The Facts

Computer crime costs corporate America $10 billion every year! Don't be the next headline!

The Internet and the World Wide Web are the best way for your competitors to steal proprietary and confidential information. Your company's hard-earned strategic plans, manufacturing processes, marketing plans, intellectual property, financial data, merger/acquisition data, trade secrets, R&D plans, price lists, and customer lists are available to any of your competitors who want them badly enough.

"Competitors are the single greatest threat in computer crime" Richard Power, Computer Security Institute (CSI)

A joint CSI/FBI survey of 453 respondents indicates that 50% of those asked identify electronic snooping by competitors as a major concern. 36% had experienced electronic break-ins during the past year.

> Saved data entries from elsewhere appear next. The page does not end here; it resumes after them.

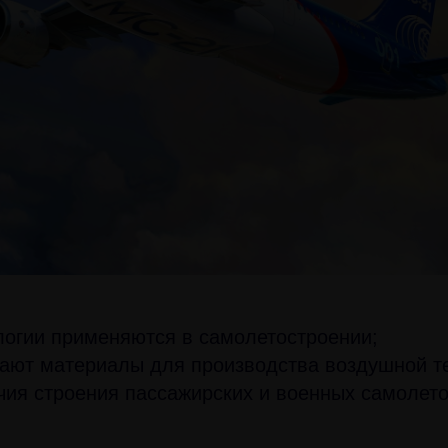
логии применяются в самолетостроении;
ают материалы для производства воздушной т
чия строения пассажирских и военных самолето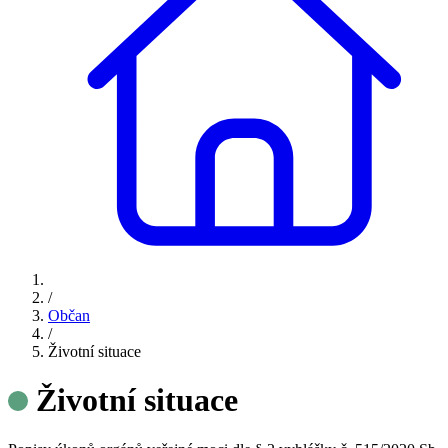
/
Občan
/
Životní situace
Životní situace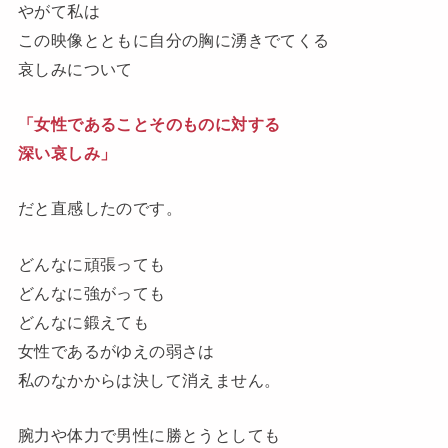
やがて私は
この映像とともに自分の胸に湧きでてくる
哀しみについて
「女性であることそのものに対する
深い哀しみ」
だと直感したのです。
どんなに頑張っても
どんなに強がっても
どんなに鍛えても
女性であるがゆえの弱さは
私のなかからは決して消えません。
腕力や体力で男性に勝とうとしても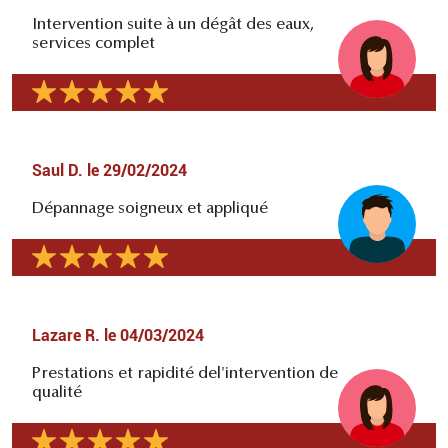
Intervention suite à un dégât des eaux,
services complet
Saul D.
le
29/02/2024
Dépannage soigneux et appliqué
Lazare R.
le
04/03/2024
Prestations et rapidité del'intervention de
qualité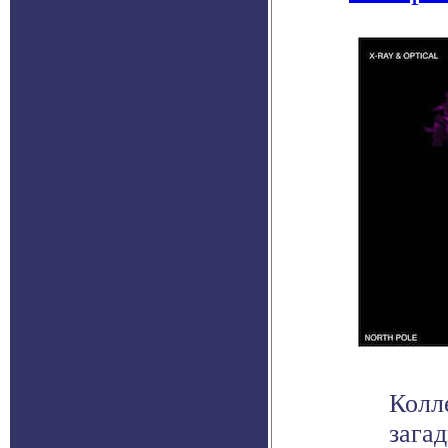
Колл
зага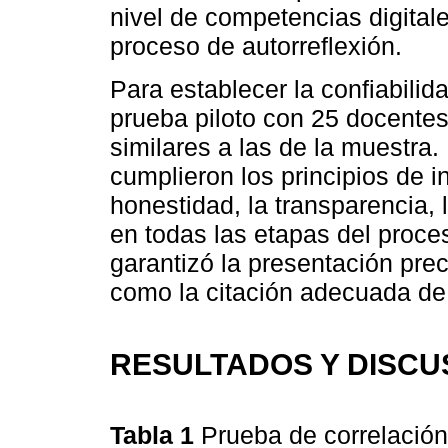
nivel de competencias digital
proceso de autorreflexión.
Para establecer la confiabilid
prueba piloto con 25 docentes
similares a las de la muestra.
cumplieron los principios de in
honestidad, la transparencia, 
en todas las etapas del proce
garantizó la presentación prec
como la citación adecuada de 
RESULTADOS Y DISCU
Tabla 1
Prueba de correlación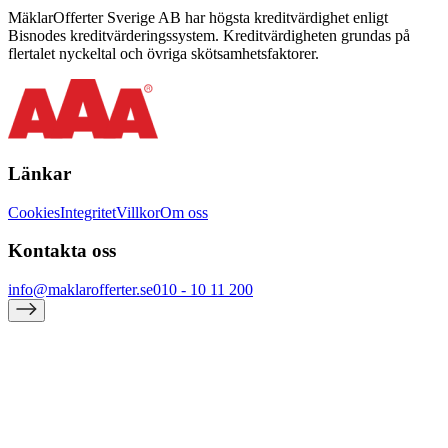
MäklarOfferter Sverige AB har högsta kreditvärdighet enligt
Bisnodes kreditvärderingssystem. Kreditvärdigheten grundas på
flertalet nyckeltal och övriga skötsamhetsfaktorer.
Länkar
Cookies
Integritet
Villkor
Om oss
Kontakta oss
info@maklarofferter.se
010 - 10 11 200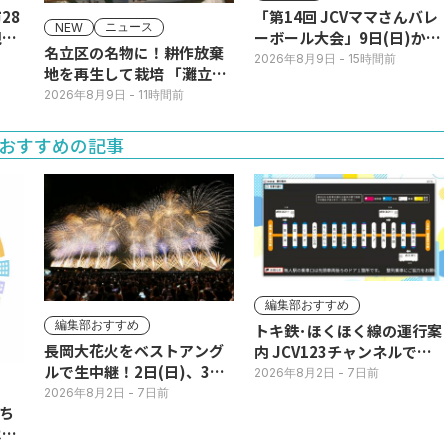
28
「第14回 JCVママさんバレ
ニュース
NEW
現行
ーボール大会」9日(日)から
名立区の名物に！耕作放棄
JCVスペシャルで放送！
2026年8月9日
- 15時間前
地を再生して栽培 「灘立そ
ば」発売
2026年8月9日
- 11時間前
おすすめの記事
編集部おすすめ
編集部おすすめ
トキ鉄･ほくほく線の運行案
長岡大花火をベストアング
内 JCV123チャンネルで平
ルで生中継！2日(日)、3日
日毎朝表示
2026年8月2日
- 7日前
(月)
2026年8月2日
- 7日前
ち
11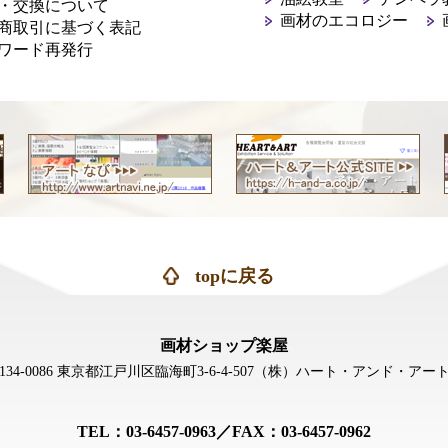
・交換について
画材のエコロジー
商取引に基づく表記
ワード再発行
topに戻る
画材ショップ楽屋
134-0086 東京都江戸川区臨海町3-6-4-507
（株）ハート・アンド・アー
TEL：03-6457-0963／FAX：03-6457-0962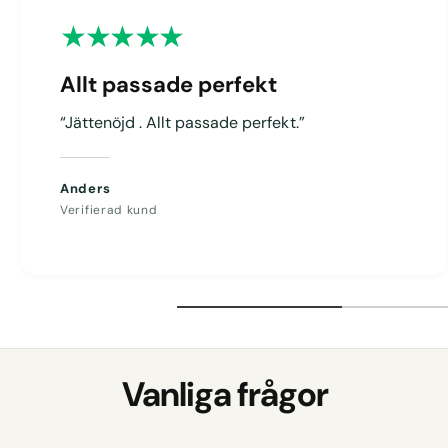
g
Allt passade perfekt
“Jättenöjd . Allt passade perfekt.”
Anders
Verifierad kund
Vanliga frågor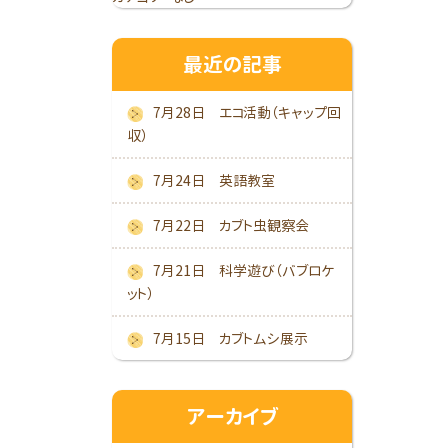
最近の記事
7月28日 エコ活動（キャップ回
収）
7月24日 英語教室
7月22日 カブト虫観察会
7月21日 科学遊び（バブロケ
ット）
7月15日 カブトムシ展示
アーカイブ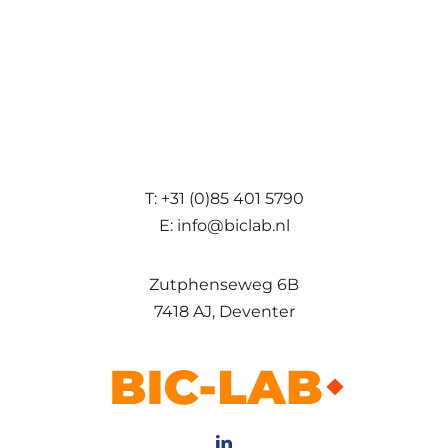
T: +31 (0)85 401 5790
E: info@biclab.nl
Zutphenseweg 6B
7418 AJ, Deventer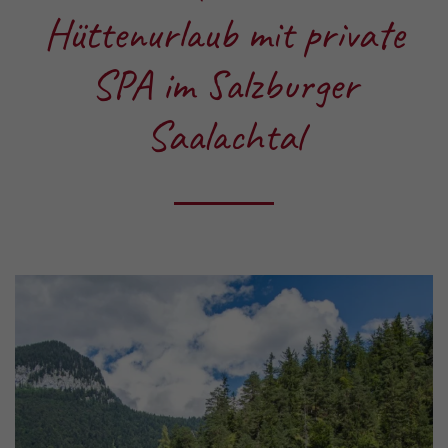
Hüttenurlaub mit private
SPA im Salzburger
Saalachtal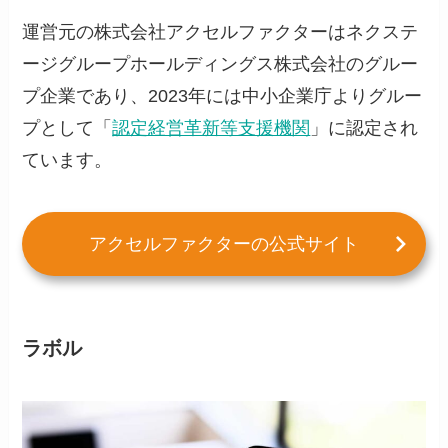
運営元の株式会社アクセルファクターはネクステ
ージグループホールディングス株式会社のグルー
プ企業であり、2023年には中小企業庁よりグルー
プとして「
認定経営革新等支援機関
」に認定され
ています。
アクセルファクターの公式サイト
ラボル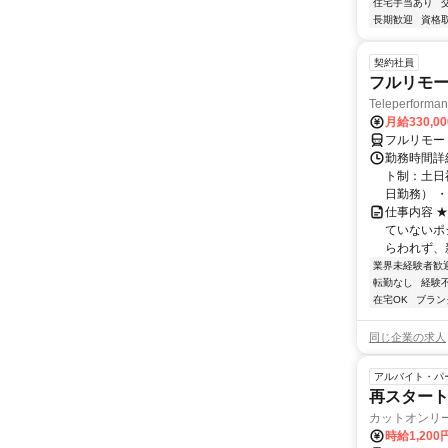
住宅手当あり
長期歓迎
資格
契約社員
フルリモー
Teleperform
月給330,0
フルリモー
勤務時間詳
ト制：土日
日勤務） ・
仕事内容 
ていないポ
らわれず、新
業界未経験者歓
転勤なし
経験
在宅OK
ブラン
同じ企業の求人
アルバイト・パ
再スタート
カットオンリ
時給1,200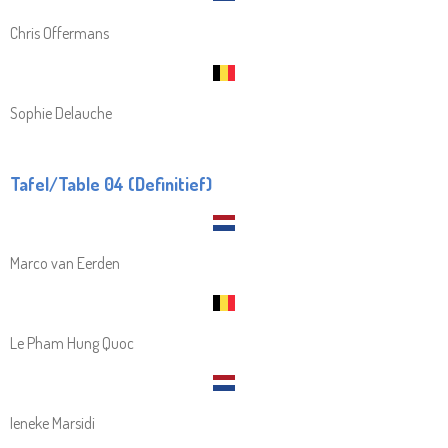
Chris Offermans
Sophie Delauche
Tafel/Table 04 (Definitief)
Marco van Eerden
Le Pham Hung Quoc
Ieneke Marsidi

It is only going to get worse; consider the following: First, computing power has doubled every 18 month for the past 10 years. This trend will continue. It means that hackers can double their computer's ability to crack passwords every 18 months. Second, in 1990 only 15% of PCs were networked, today 50% are. International Data Corp.

As companies rush to get on the World Wide Web they are placing untrained and/or unsophisticated computer users in charge of system administration. This creates an opportunity for competitors to peek at your company's intellectual crown jewels.

A survey from ASIS reported that electronic security breaches increased from 1 every 3 months before 1980 to more than 30/month in 1995. Source: American Society for Industrial Security (ASIS) 1995 Intellectual Property Loss Survey of 310 respondents

Computer crime accounts for an estimated $10 billion in losses every year. Management Analytics, Hudson Ohio.

Another ASIS survey found that the value of lost information can have a significant impact on your company's bottom line. Source: American Society for Industrial Security (ASIS) 1995 Intellectual Property Loss Survey of 310 respondents

Electronic break-ins are almost undetectable and anyone can get the necessary tools from bulletin boards or the Internet.

"Vital data is stored on servers with wildly varying degrees of security and employees frequently discuss confidential projects on company wide E-mail system." Computer Emergency Response Team, Pittsburgh, PA.

According to another CSI/FBI survey, 46% of electronic espionage cases involve company insiders. The most likely candidates are disgruntled managers looking ahead to their next job.

What Can I Do?

If you think you're safe or your computer "guru" is telling you you're safe, don't count on it. Consider the following: That expensive firewall you just installed has holes in it. First, since most attacks are from the inside the best firewall in the world only works part of the time. Second, firewalls rarely prevent denial-of-service attacks which can crash your server very quickly. Third, most attacks are based on the content of files, not the form. Since no firewalls protect against damaging content, and they probably never will, you are still vulnerable. Fourth, many Web servers and browsers are already within the firewall so they can be used to launch other attacks. Also, don't ever let a computer security consultant sell you on the idea of 100% security. It doesn't exist.

What can you do to protect yourself from computer crime? Start by hiring a computer security consultant to perform a security evaluation. This usually takes a few days and the consultant will operate undercover. During the evaluation, the consultant will see how easy it really is for someone to get at your intellectual property. Paying a trusted security consultant to "hack" your system now is a lot cheaper than being beaten to market with a new product you developed but a competitor stole. After the evaluation, the consultant will make some specific recommendations to tighten security.

Regardless of the findings, the following steps should be taken with the help of the security consultant: First, strictly regulate intranets (company wide Web servers and browsers). Second, limit remote access as much as possible. Third, have someone monitor references to your company on the Web and Usenet. Fourth, use only a single encryption product that provides for a "key" repository. Fifth, institute a general E-mail policy that gives you access to all E-mail (several states have passed laws restricting access to your E-mail system without the permission of both parties involved in the E-mail dialog). Sixth, get rid of old E-mail from backup tapes. In a lawsuit it can be seized as evidence.

Computers are here to stay and so are the security problems that go along with them. The companies that will survive are the ones that take security seriously and take the steps necessary to protect themselves.